Além da impossibilidade prática decorrente dos compromissos franceses no quadro da União Económica e Monetária, o autor classifica como utópicas as propostas proteccionistas, com base em três argumentos: a «não separabilidade» dos efeitos da mundialização; a inserção dos espaços socio-económicos nacionais como partes integrantes do todo mundial; a insustentabilidade das represálias às medidas proteccionistas internas.
A «não separabilidade» dos efeitos da mundialização resultaria de, no actual mundo global, os produtos, os saberes, os capitais e, sobretudo, as informações não terem fronteiras, havendo cada vez menos diferença entre o «interno» e o «externo». Desta forma, as interpenetrações tomar-se-iam tão intensas que as tentativas para as separar ou desconectar gerariam desequilíbrios piores do que os males que pretendiam tratar. Na curiosa imagem de BOURGUINAT, deixa de ser possível "captar a CNN, passar rerias nas Seychelles, utilizar os últimos aparelhos japoneses e, simultaneamente, não aceitar os rudes constrangimentos da concorrência internacional".
Uma vez que cada espaço socio-económico nacional surge como um micro-espaço geo-económico integrante do todo mundial, não será mais possível conceber e gerir isoladamente cada um deles , quando já todas as suas ligações vitais estão «desterritorializadas» .

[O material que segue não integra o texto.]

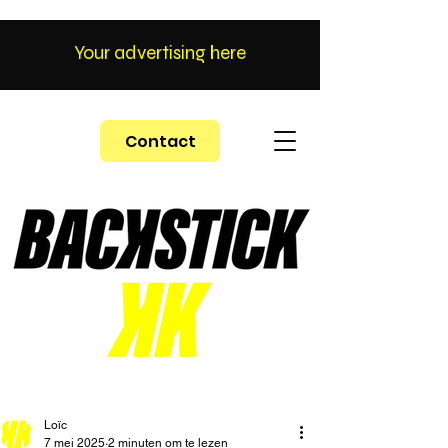
Your advertising here
Contact
Loïc
7 mei 2025
2 minuten om te lezen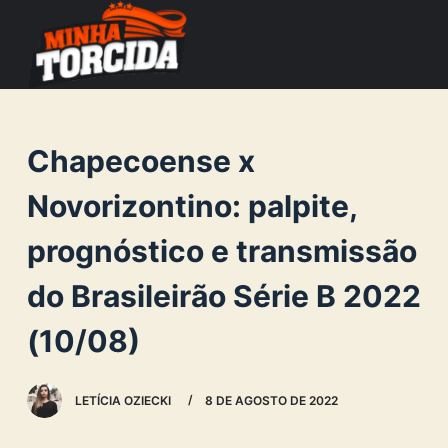
S
k
i
p
t
Chapecoense x
o
c
Novorizontino: palpite,
o
prognóstico e transmissão
n
t
do Brasileirão Série B 2022
e
n
(10/08)
t
LETÍCIA OZIECKI
8 DE AGOSTO DE 2022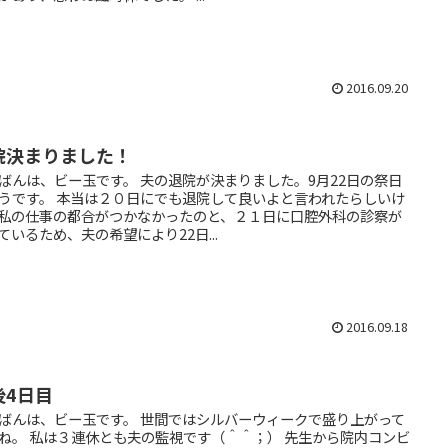
2016.09.20
院決まりました！
ばんは、ビー玉です。 夫の退院が決まりました。9月22日の祭日
うです。 本当は２０日にでも退院して良いよと言われたらしいけ
私の仕事の都合がつかなかったのと、２１日に口腔外科の診察が
ているため、夫の希望により22日...
2016.09.18
後4日目
ばんは、ビー玉です。 世間ではシルバーウィークで盛り上がって
ね。 私は３連休とも夫の監視です（＾＾；） 先生から院内コンビ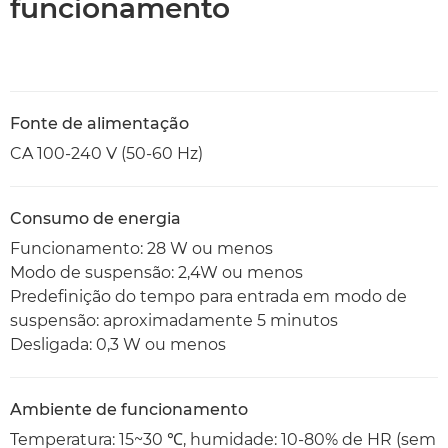
funcionamento
Fonte de alimentação
CA 100-240 V (50-60 Hz)
Consumo de energia
Funcionamento: 28 W ou menos
Modo de suspensão: 2,4W ou menos
Predefinição do tempo para entrada em modo de
suspensão: aproximadamente 5 minutos
Desligada: 0,3 W ou menos
Ambiente de funcionamento
Temperatura: 15~30 ℃, humidade: 10-80% de HR (sem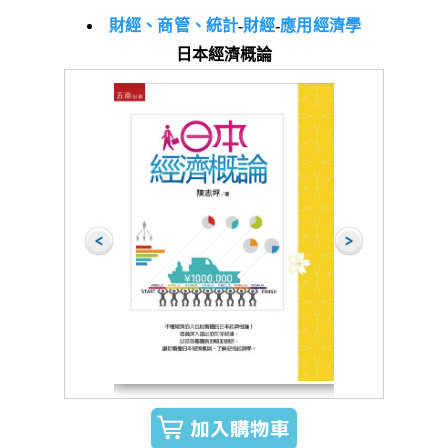
財經、商管、統計
-
財經
-
應用經濟學
日本經濟概論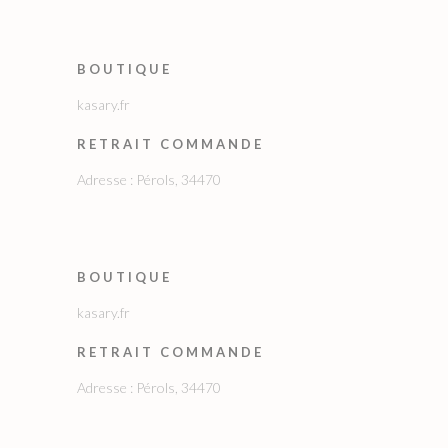
BOUTIQUE
kasary.fr
RETRAIT COMMANDE
Adresse : Pérols, 34470
BOUTIQUE
kasary.fr
RETRAIT COMMANDE
Adresse : Pérols, 34470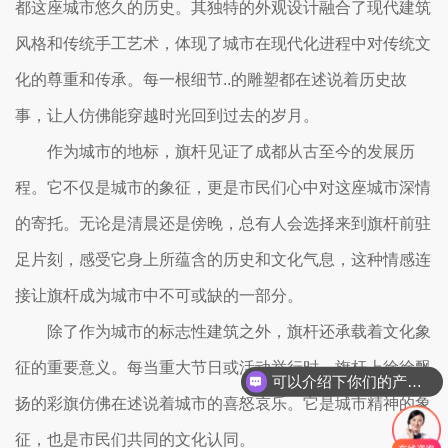
都这座城市悠久的历史。其独特的外观设计融合了现代建筑
风格和传统手工艺术，体现了城市在现代化进程中对传统文
化的尊重和传承。每一根细节..的雕塑都在述说着历史故
事，让人仿佛能穿越时光回到过去的岁月。
作为城市的地标，旗杆见证了成都从古至今的发展历
程。它不仅是城市的象征，更是市民们心中对这座城市深情
的寄托。无论是清晨还是傍晚，总有人会选择来到旗杆前驻
足片刻，感受它身上所蕴含的历史和文化气息，这种情感连
接让旗杆成为城市中不可或缺的一部分。
除了作为城市的标志性建筑之外，旗杆还承载着文化象
征的重要意义。每当重大节日或活动举行时，旗杆上徐徐飘
可以介绍下你们的产品么？
扬的彩旗仿佛在述说着城市的喜怒哀乐。它是城市精神的象
征，也是市民们共同的文化认同。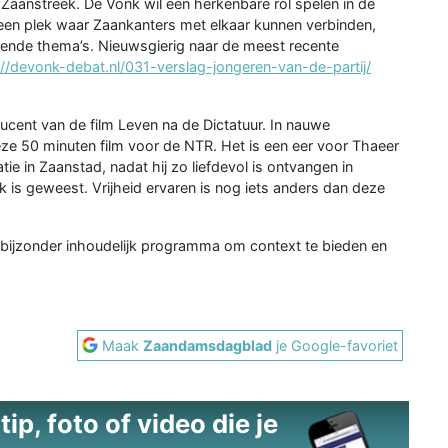
 Zaanstreek. De Vonk wil een herkenbare rol spelen in de
 een plek waar Zaankanters met elkaar kunnen verbinden,
pende thema’s. Nieuwsgierig naar de meest recente
://devonk-debat.nl/031-verslag-jongeren-van-de-partij/
cent van de film Leven na de Dictatuur. In nauwe
e 50 minuten film voor de NTR. Het is een eer voor Thaeer
tie in Zaanstad, nadat hij zo liefdevol is ontvangen in
 is geweest. Vrijheid ervaren is nog iets anders dan deze
 bijzonder inhoudelijk programma om context te bieden en
Maak
Zaandamsdagblad
je Google-favoriet
ip, foto of video die je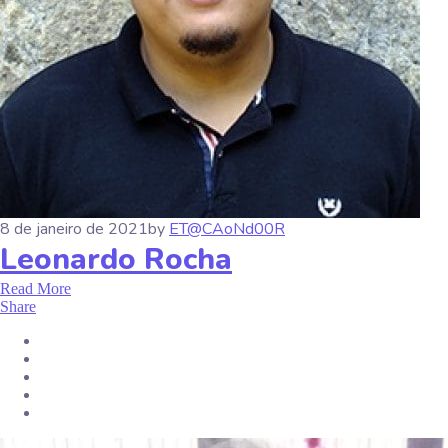
8 de janeiro de 2021
by
ET@CAoNd00R
Leonardo Rocha
Read More
Share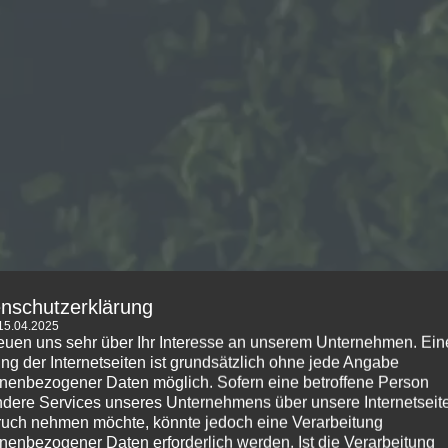
nschutzerklärung
 15.04.2025
reuen uns sehr über Ihr Interesse an unserem Unternehmen. Ein
ng der Internetseiten ist grundsätzlich ohne jede Angabe
nenbezogener Daten möglich. Sofern eine betroffene Person
dere Services unseres Unternehmens über unsere Internetseite
uch nehmen möchte, könnte jedoch eine Verarbeitung
nenbezogener Daten erforderlich werden. Ist die Verarbeitung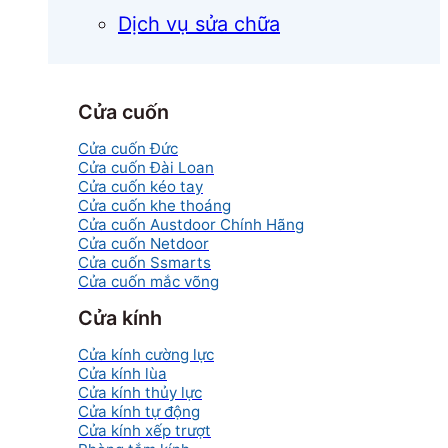
Dịch vụ sửa chữa
Cửa cuốn
Cửa cuốn Đức
Cửa cuốn Đài Loan
Cửa cuốn kéo tay
Cửa cuốn khe thoáng
Cửa cuốn Austdoor Chính Hãng
Cửa cuốn Netdoor
Cửa cuốn Ssmarts
Cửa cuốn mắc võng
Cửa kính
Cửa kính cường lực
Cửa kính lùa
Cửa kính thủy lực
Cửa kính tự động
Cửa kính xếp trượt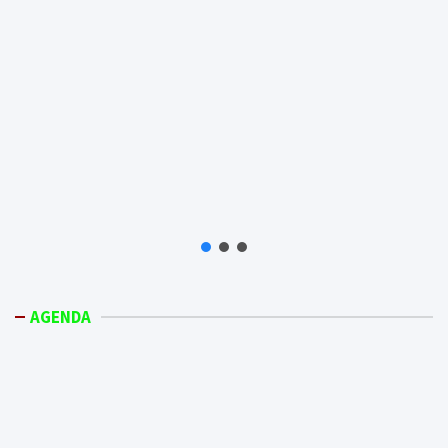
AGENDA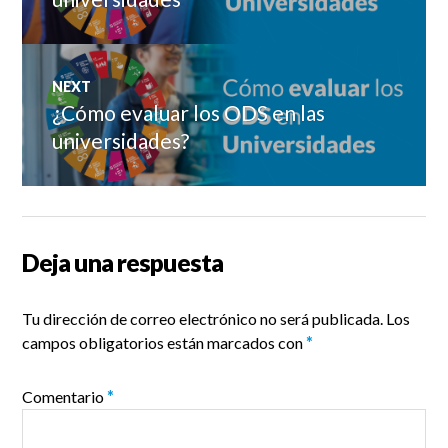
entradas
NEXT
¿Cómo evaluar los ODS en las
Next
post:
universidades?
Deja una respuesta
Tu dirección de correo electrónico no será publicada.
Los
campos obligatorios están marcados con
*
Comentario
*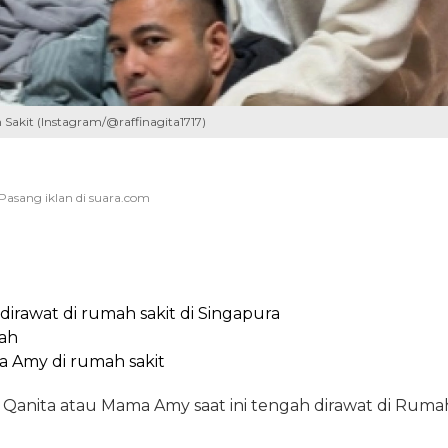
akit (Instagram/@raffinagita1717)
 dirawat di rumah sakit di Singapura
lah
 Amy di rumah sakit
Qanita atau Mama Amy saat ini tengah dirawat di Ruma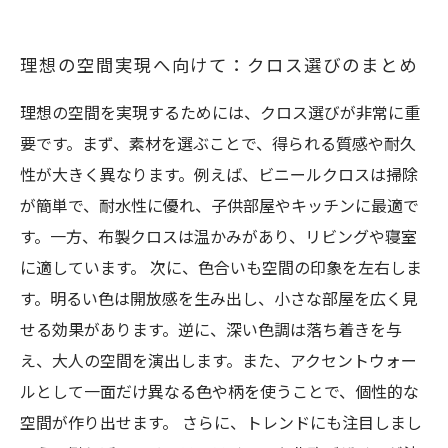
理想の空間実現へ向けて：クロス選びのまとめ
理想の空間を実現するためには、クロス選びが非常に重
要です。まず、素材を選ぶことで、得られる質感や耐久
性が大きく異なります。例えば、ビニールクロスは掃除
が簡単で、耐水性に優れ、子供部屋やキッチンに最適で
す。一方、布製クロスは温かみがあり、リビングや寝室
に適しています。 次に、色合いも空間の印象を左右しま
す。明るい色は開放感を生み出し、小さな部屋を広く見
せる効果があります。逆に、深い色調は落ち着きを与
え、大人の空間を演出します。また、アクセントウォー
ルとして一面だけ異なる色や柄を使うことで、個性的な
空間が作り出せます。 さらに、トレンドにも注目しまし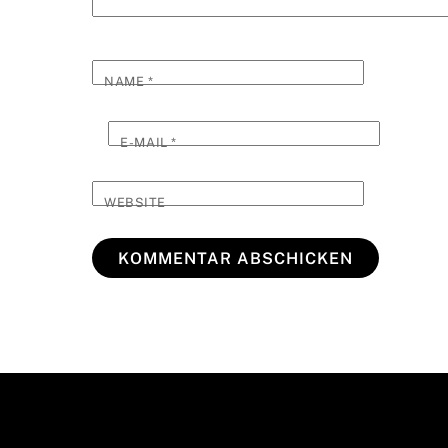
NAME
*
E-MAIL
*
WEBSITE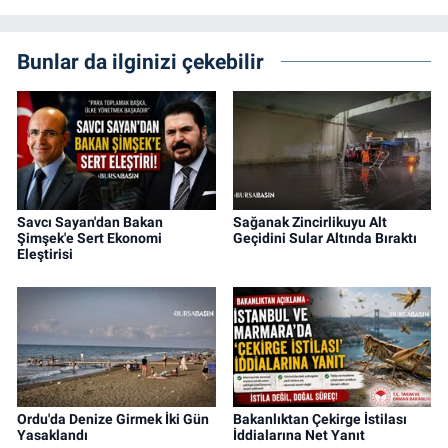
Bunlar da ilginizi çekebilir
Savcı Sayan'dan Bakan
Sağanak Zincirlikuyu Alt
Şimşek'e Sert Ekonomi
Geçidini Sular Altında Bıraktı
Eleştirisi
Ordu'da Denize Girmek İki Gün
Bakanlıktan Çekirge İstilası
Yasaklandı
İddialarına Net Yanıt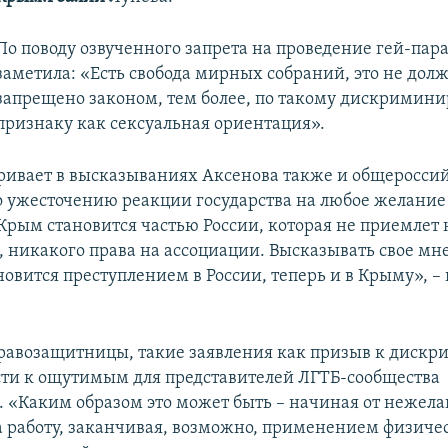
По поводу озвученного запрета на проведение гей-пар
заметила: «Есть свобода мирных собраний, это не дол
запрещено законом, тем более, по такому дискрими
признаку как сексуальная ориентация».
ривает в высказываниях Аксенова также и общеросси
 ужесточению реакции государства на любое желани
«Крым становится частью России, которая не приемлет
, никакого права на ассоциации. Высказывать свое мн
новится преступлением в России, теперь и в Крыму», –
авозащитницы, такие заявления как призыв к диск
ти к ощутимым для представителей ЛГТБ-сообщества
. «Каким образом это может быть – начиная от нежел
 работу, заканчивая, возможно, применением физиче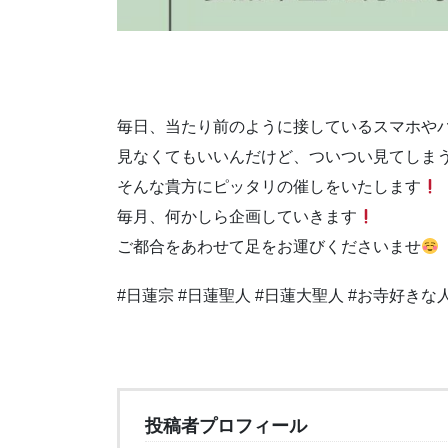
毎日、当たり前のように接しているスマホや
見なくてもいいんだけど、ついつい見てしま
そんな貴方にピッタリの催しをいたします
毎月、何かしら企画していきます
ご都合をあわせて足をお運びくださいませ
#日蓮宗 #日蓮聖人 #日蓮大聖人 #お寺好き
投稿者プロフィール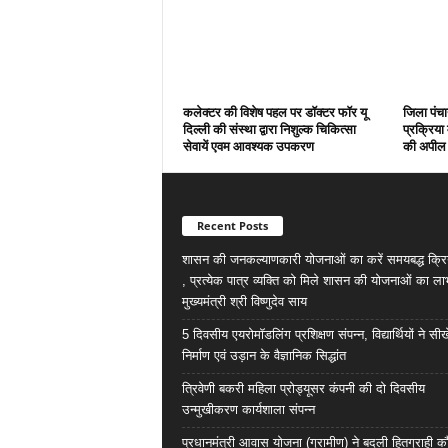
कलेक्टर की विशेष पहल पर डॉक्टर फॉर यू
जिला पंचाय
दिल्ली की संस्था द्वारा निशुल्क चिकित्सा
प्रक्रिया 
सेवायें एवम आवश्यक उपकरण
की अपील
Recent Posts
शासन की जनकल्याणकारी योजनाओं का करें समयबद्ध क्रि
, प्रत्येक पात्र व्यक्ति को मिले शासन की योजनाओं का ला
मुख्यमंत्री श्री विष्णुदेव साय
5 दिवसीय एयरोमॉडलिंग प्रशिक्षण संपन्न, विद्यार्थियों ने सी
निर्माण एवं उड़ान के वैज्ञानिक सिद्धांत
त्रिवेणी बकरी महिला प्रोड्यूसर कंपनी की दो दिवसीय
उन्मुखीकरण कार्यशाला संपन्न
प्रधानमंत्री आवास योजना (ग्रामीण) ने बदली हितग्राही कौ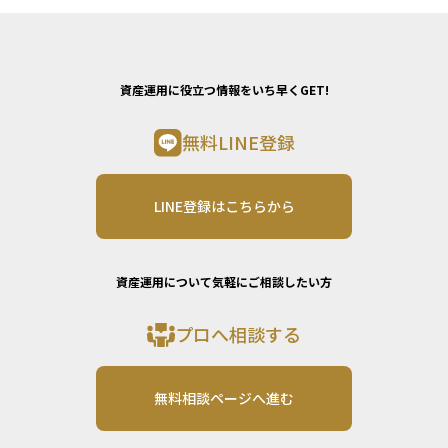
資産運用に役立つ情報をいち早くGET!
無料LINE登録
LINE登録はこちらから
資産運用について気軽にご相談したい方
プロへ相談する
無料相談ページへ進む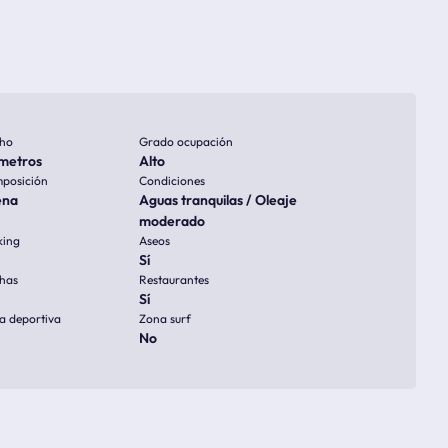
ho
Grado ocupación
metros
Alto
posición
Condiciones
ena
Aguas tranquilas / Oleaje
moderado
king
Aseos
Sí
has
Restaurantes
Sí
a deportiva
Zona surf
No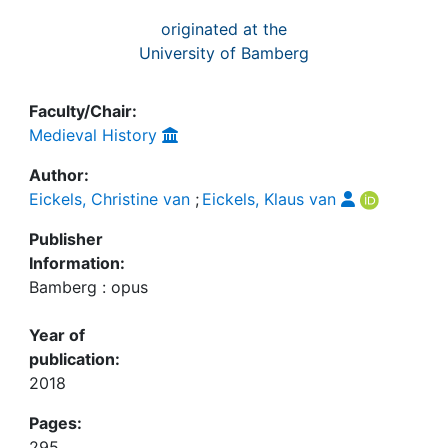
originated at the
University of Bamberg
Faculty/Chair:
Medieval History
Author:
Eickels, Christine van
;
Eickels, Klaus van
Publisher
Information:
Bamberg : opus
Year of
publication:
2018
Pages:
295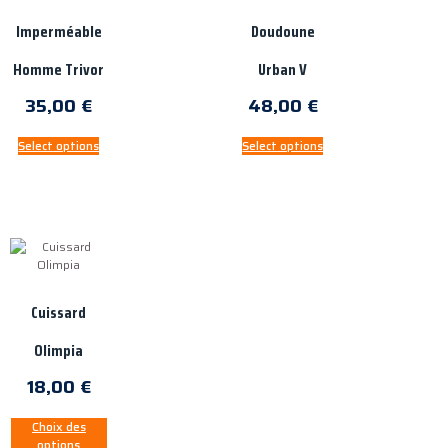
Imperméable
Doudoune
Homme Trivor
Urban V
35,00
€
48,00
€
Select options
Select options
Cuissard
Olimpia
18,00
€
Choix des
options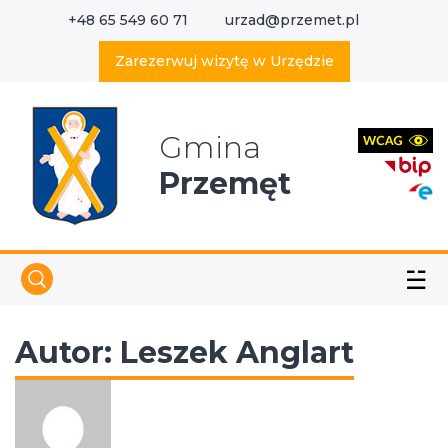
+48 65 549 60 71
urzad@przemet.pl
X
Wyszukaj w serwisie
Zarezerwuj wizytę w Urzędzie
Gmina
Przemęt
☱
Autor:
Leszek Anglart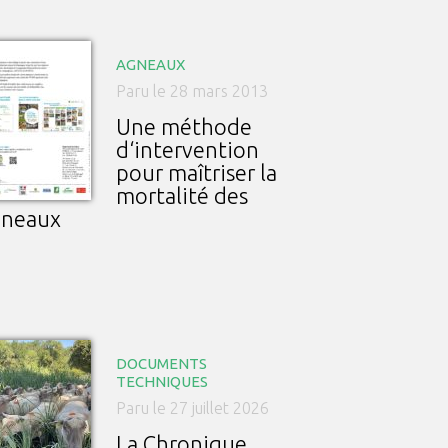
AGNEAUX
Paru le 28 mars 2013
Une méthode
d‘intervention
pour maîtriser la
mortalité des
gneaux
DOCUMENTS
TECHNIQUES
Paru le 27 juillet 2026
La Chronique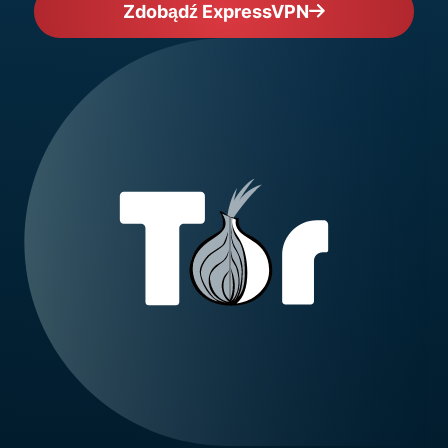
Zdobądź ExpressVPN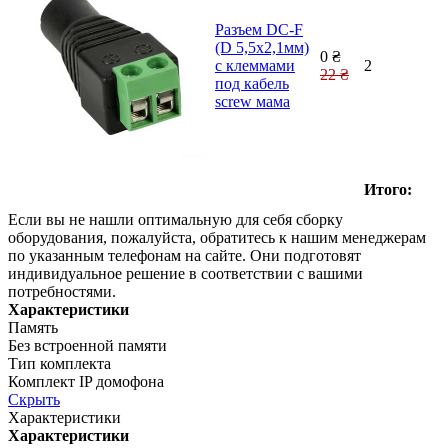
Разъем DC-F
(D 5,5x2,1мм)
0 ₴
с клеммами
2
22 ₴
под кабель
screw мама
Итого:
Если вы не нашли оптимальную для себя сборку
оборудования, пожалуйста, обратитесь к нашим менеджерам
по указанным телефонам на сайте. Они подготовят
индивидуальное решение в соответствии с вашими
потребностями.
Характеристики
Память
Без встроенной памяти
Тип комплекта
Комплект IP домофона
Скрыть
Характеристики
Характеристики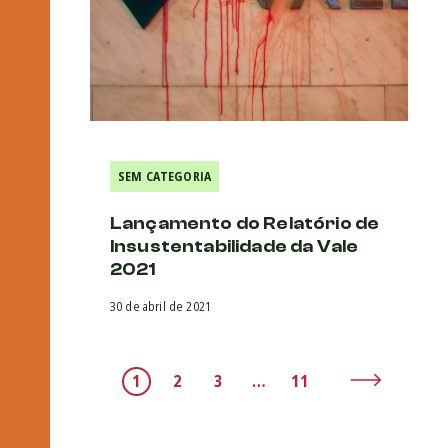
SEM CATEGORIA
Lançamento do Relatório de
Insustentabilidade da Vale
2021
30 de abril de 2021
1
2
3
…
11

Por último, num mundo caracterizado pela extrema «solidariedade funcional» entre as economias, aumentaria a insustentabilidade das represálias às medidas proteccionistas internas.
Perante a impossibilidade de medidas proteccionistas, BOURGUINAT deu-nos a conhecer o seu cenário alternativo para a França, consubstanciado nas várias propostas apontadas no texto, com vista à construção de um capitalismo emagrecido, ágil e moral.
Em jeito de síntese, tal como já aludimos, encontrámos um desfasamento entre o diagnóstico globalizado, nomeadamente das patologias financeiras associadas ao «risco sistémico», e as soluções apontadas, marcadamente francesas, com vista à salvaguarda e à reforma dos seus acquis.